CYCLE: An International Capital: Rome and Foreigners
SPEAKER: Matteo Sanfilippo
DATE: Thursday 27 February, 6 pm
For almost thirty years, the immigration emergency has been invoked to bemoan the ills of a city that has been defined as devastated by sudden and improvident immigration. However, if one reads the Roman chroniclers of the 15th century, one sees how they lamented exactly the same fact: in their eyes, Rome was no longer a city of Romans, but was now populated by foreigners. One could conclude that in today's case and that of almost seven centuries ago, exaggerations are the order of the day.

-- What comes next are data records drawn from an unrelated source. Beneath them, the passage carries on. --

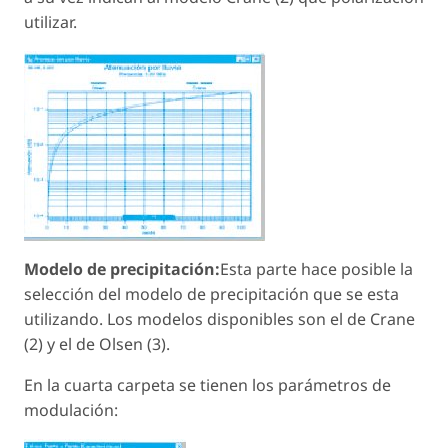
utilizar.
Modelo de precipitación:
Esta parte hace posible la
selección del modelo de precipitación que se esta
utilizando. Los modelos disponibles son el de Crane
(2) y el de Olsen (3).
En la cuarta carpeta se tienen los parámetros de
modulación:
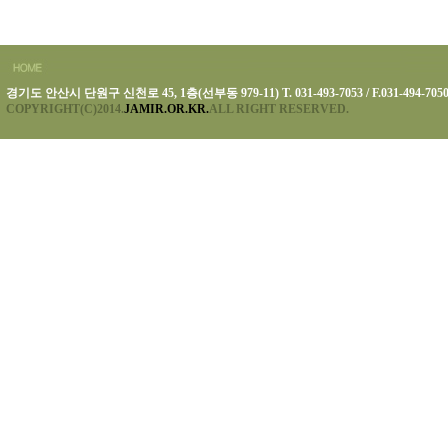
경기도 안산시 단원구 신천로 45, 1층(선부동 979-11) T. 031-493-7053 / F.031-494-705
COPYRIGHT(C)2014.
JAMIR.OR.KR.
ALL RIGHT RESERVED.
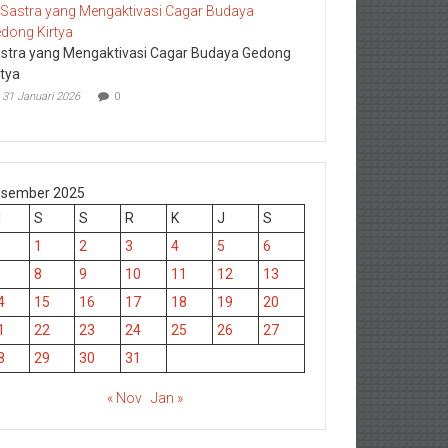
stra yang Mengaktivasi Cagar Budaya Gedong
rtya
31 Januari 2026
0
sember 2025
M
S
S
R
K
J
S
1
2
3
4
5
6
8
9
10
11
12
13
4
15
16
17
18
19
20
1
22
23
24
25
26
27
8
29
30
31
« Nov
Jan »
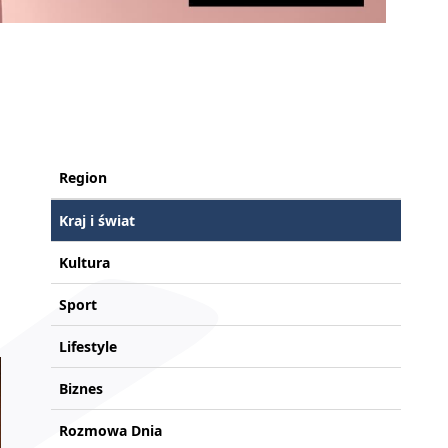
Region
Kraj i świat
Kultura
Sport
Lifestyle
Biznes
Rozmowa Dnia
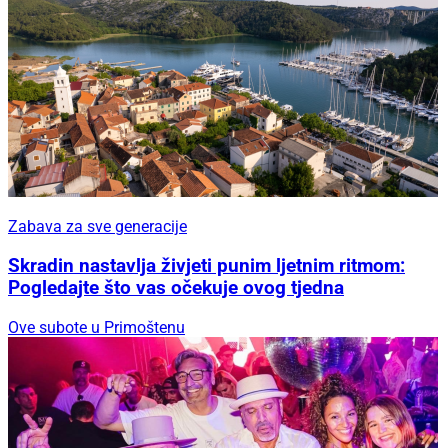
Zabava za sve generacije
Skradin nastavlja živjeti punim ljetnim ritmom:
Pogledajte što vas očekuje ovog tjedna
Ove subote u Primoštenu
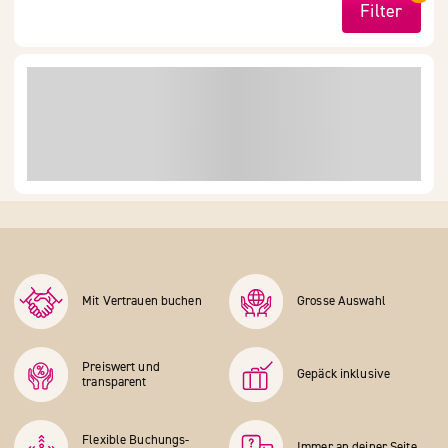
Filter
Mit Vertrauen buchen
Grosse Auswahl
Preiswert und
Gepäck inklusive
transparent
Flexible Buchungs­
Immer an deiner Seite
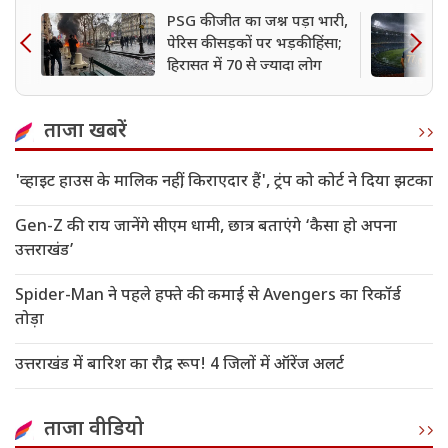
PSG की जीत का जश्न पड़ा भारी,
पेरिस की सड़कों पर भड़की हिंसा;
हिरासत में 70 से ज्यादा लोग
ताजा खबरें
'व्हाइट हाउस के मालिक नहीं, किराएदार हैं', ट्रंप को कोर्ट ने दिया झटका
Gen-Z की राय जानेंगे सीएम धामी, छात्र बताएंगे ‘कैसा हो अपना
उत्तराखंड’
Spider-Man ने पहले हफ्ते की कमाई से Avengers का रिकॉर्ड
तोड़ा
उत्तराखंड में बारिश का रौद्र रूप! 4 जिलों में ऑरेंज अलर्ट
ताजा वीडियो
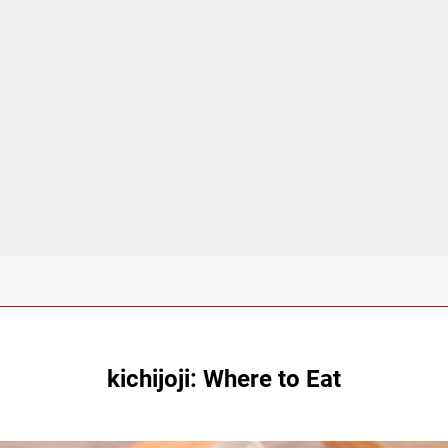
kichijoji: Where to Eat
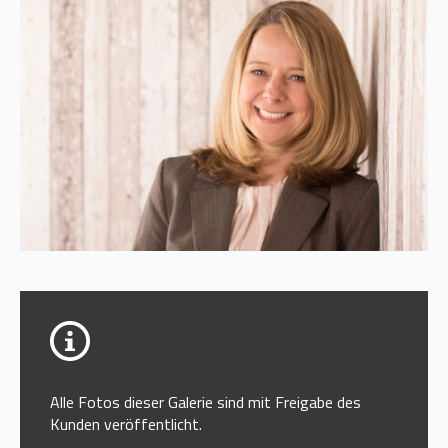
Alle Fotos dieser Galerie sind mit Freigabe des
Kunden veröffentlicht.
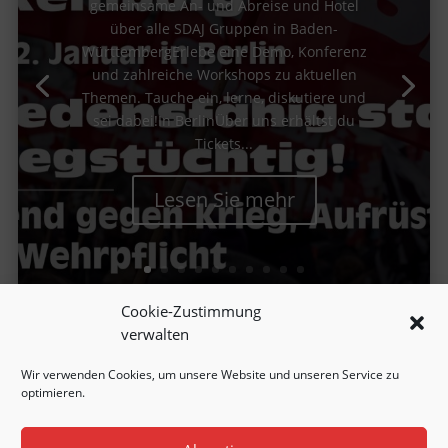
gemeinsame An- und Abreise und Hotel
über alle SDAJ Gruppen in Baden-
WürttembergErlebe eine Demo, Konferenz
und zahlreiche Workshops zu aktuellen
Themen. Tauche ein, lerne, diskutiere und
sei dabei!In BerlinÜber uns erhältst du
Tickets...
Lesen Sie mehr
Cookie-Zustimmung
verwalten
Wir verwenden Cookies, um unsere Website und unseren Service zu
optimieren.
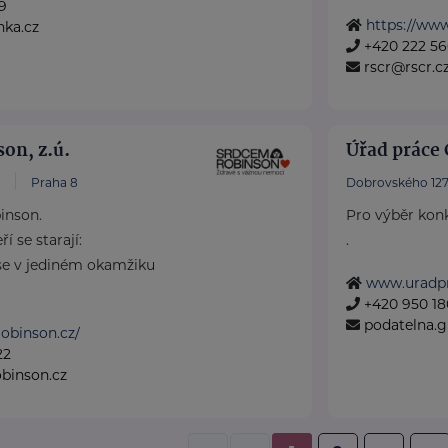
9
https://www
nka.cz
+420 222 56
rscr@rscr.c
on, z.ú.
Úřad práce 
Praha 8
Dobrovského 127
inson.
Pro výběr konk
í se starají:
.
se v jediném okamžiku
www.uradpr
+420 950 180
podatelna.
robinson.cz/
22
inson.cz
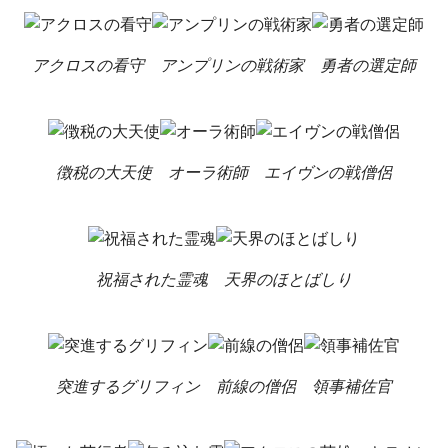
アクロスの看守
アンプリンの戦術家
勇者の選定師
徴税の大天使
オーラ術師
エイヴンの戦僧侶
祝福された霊魂
天界のほとばしり
突進するグリフィン
前線の僧侶
領事補佐官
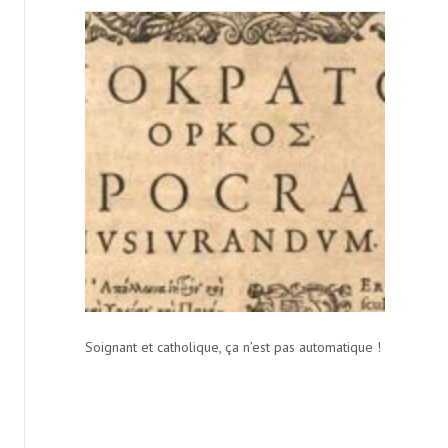
Soignant et catholique, ça n’est pas automatique !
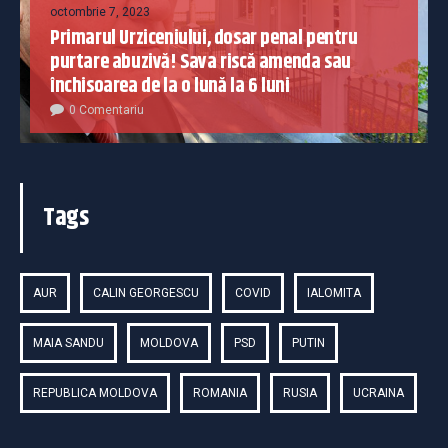
octombrie 7, 2023
Primarul Urziceniului, dosar penal pentru
purtare abuzivă! Sava riscă amenda sau
închisoarea de la o lună la 6 luni
0 Comentariu
Tags
AUR
CALIN GEORGESCU
COVID
IALOMITA
MAIA SANDU
MOLDOVA
PSD
PUTIN
REPUBLICA MOLDOVA
ROMANIA
RUSIA
UCRAINA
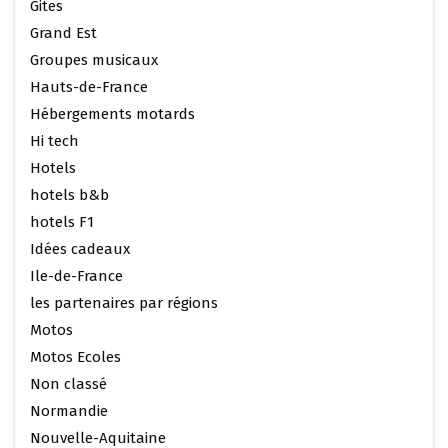
Gites
Grand Est
Groupes musicaux
Hauts-de-France
Hébergements motards
Hi tech
Hotels
hotels b&b
hotels F1
Idées cadeaux
Ile-de-France
les partenaires par régions
Motos
Motos Ecoles
Non classé
Normandie
Nouvelle-Aquitaine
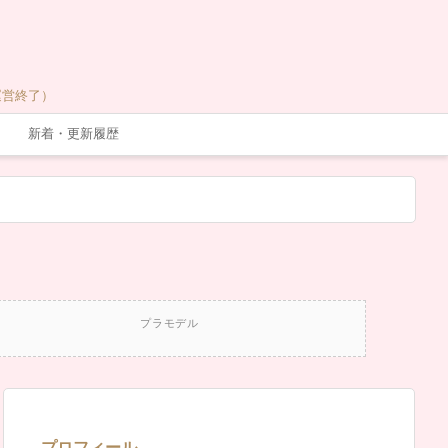
運営終了）
新着・更新履歴
プラモデル
プロフィール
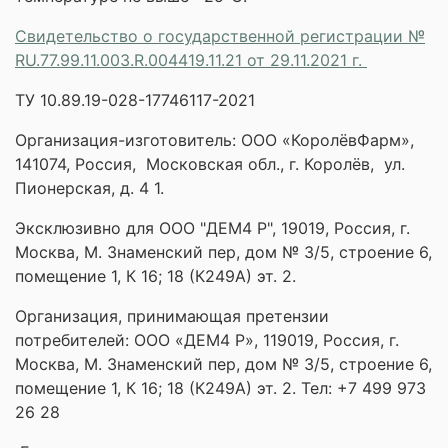
Свидетельство о государственной регистрации №
RU.77.99.11.003.R.004419.11.21 от 29.11.2021 г.
ТУ 10.89.19-028-17746117-2021
Организация-изготовитель: ООО «КоролёвФарм»,
141074, Россия, Московская обл., г. Королёв, ул.
Пионерская, д. 4 1.
Эксклюзивно для ООО "ДЕМ4 Р", 19019, Россия, г.
Москва, М. Знаменский пер, дом № 3/5, строение 6,
помещение 1, К 16; 18 (К249А) эт. 2.
Организация, принимающая претензии
потребителей: ООО «ДЕМ4 Р», 119019, Россия, г.
Москва, М. Знаменский пер, дом № 3/5, строение 6,
помещение 1, К 16; 18 (К249А) эт. 2. Тел: +7 499 973
26 28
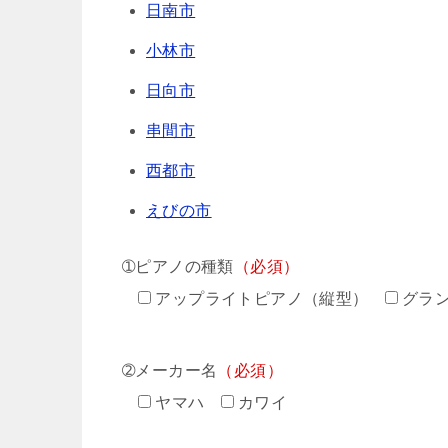
日南市
小林市
日向市
串間市
西都市
えびの市
➀ピアノの種類
（必須）
アップライトピアノ（縦型）
グラ
➁メーカー名
（必須）
ヤマハ
カワイ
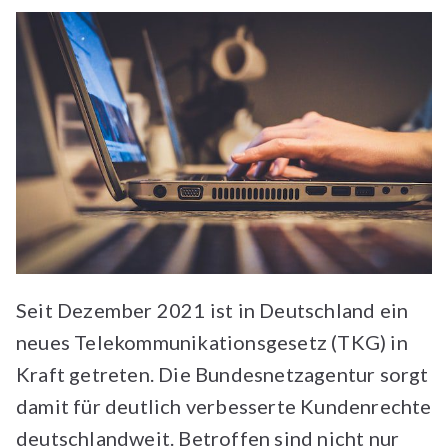
Seit Dezember 2021 ist in Deutschland ein
neues Telekommunikationsgesetz (TKG) in
Kraft getreten. Die Bundesnetzagentur sorgt
damit für deutlich verbesserte Kundenrechte
deutschlandweit. Betroffen sind nicht nur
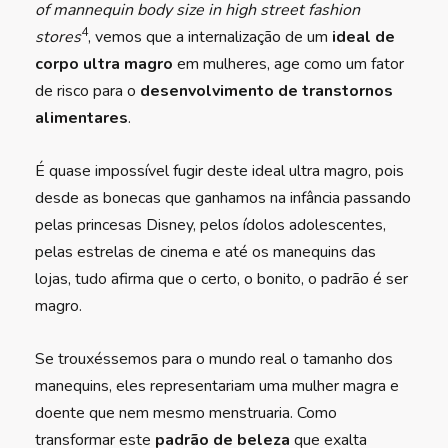
of mannequin body size in high street fashion
4
stores
, vemos que a internalização de um
ideal de
corpo ultra magro
em mulheres, age como um fator
de risco para o
desenvolvimento de transtornos
alimentares
.
É quase impossível fugir deste ideal ultra magro, pois
desde as bonecas que ganhamos na infância passando
pelas princesas Disney, pelos ídolos adolescentes,
pelas estrelas de cinema e até os manequins das
lojas, tudo afirma que o certo, o bonito, o padrão é ser
magro.
Se trouxéssemos para o mundo real o tamanho dos
manequins, eles representariam uma mulher magra e
doente que nem mesmo menstruaria. Como
transformar este
padrão de beleza
que exalta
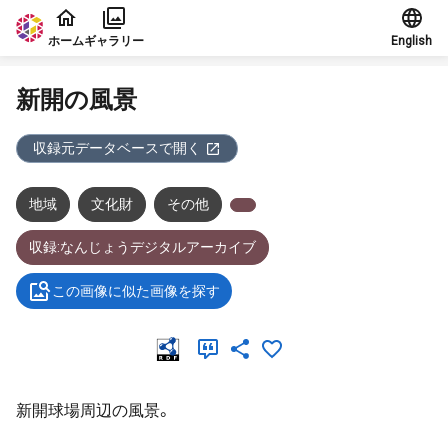
本文に飛ぶ
ホーム
ギャラリー
English
新開の風景
収録元データベースで開く
地域
文化財
その他
収録:なんじょうデジタルアーカイブ
この画像に似た画像を探す
新開球場周辺の風景。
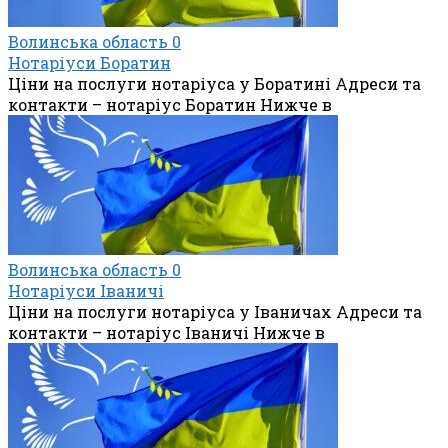
Волинська область
0
Нотаріуси Боратин
Ціни на послуги нотаріуса у Боратині Адреси та
контакти – нотаріус Боратин Нижче в
Волинська область
0
Нотаріуси Іваничі
Ціни на послуги нотаріуса у Іваничах Адреси та
контакти – нотаріус Іваничі Нижче в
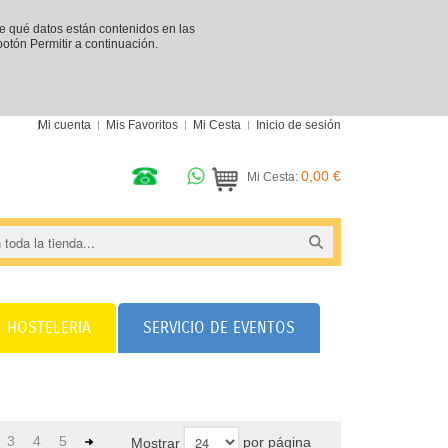
re qué datos están contenidos en las
 botón Permitir a continuación.
Mi cuenta
Mis Favoritos
Mi Cesta
Inicio de sesión
0,00 €
Mi Cesta:
HOSTELERIA
SERVICIO DE EVENTOS
3
4
5
por página
Mostrar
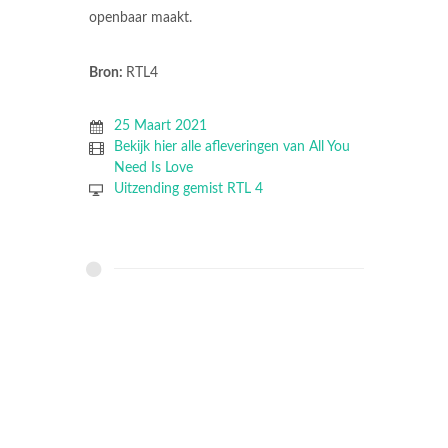
openbaar maakt.
Bron:
RTL4
25 Maart 2021
Bekijk hier alle afleveringen van All You
Need Is Love
Uitzending gemist RTL 4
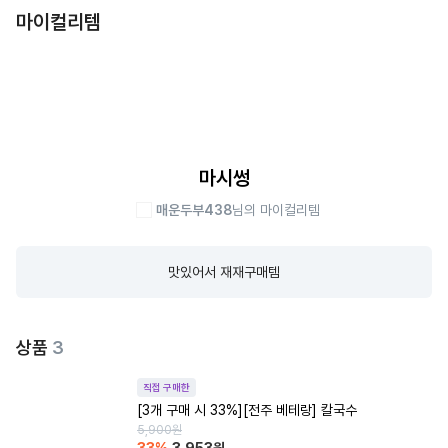
마이컬리템
마시썽
매운두부438
님의 마이컬리템
맛있어서 재재구매템
상품
3
직접 구매한
[3개 구매 시 33%][전주 베테랑] 칼국수
5,900
원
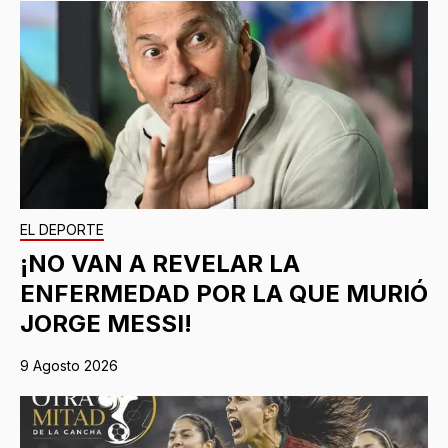
EL DEPORTE
¡NO VAN A REVELAR LA
ENFERMEDAD POR LA QUE MURIÓ
JORGE MESSI!
9 Agosto 2026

Yet Michel de Montaigne, after visiting Italy in 1580-1581, declared that Rome is the most pleasant city he knows: its inhabitants come from all parts of Europe and each and every one can live there as he or she pleases. An exaggeration again? Well, censuses from the 16th century show us that Romans did not even make up half of Rome's inhabitants. The others came from the rest of the Papal States, the other Italian states, Europe and the Mediterranean basin. Soon they would arrive from even further afield. Moreover, among the Romans ‘de Roma’ of the 16th-17th centuries, how many were born in the city but of parents who had immigrated there? In short, it is necessary to rethink a city always populated by people who arrived from outside.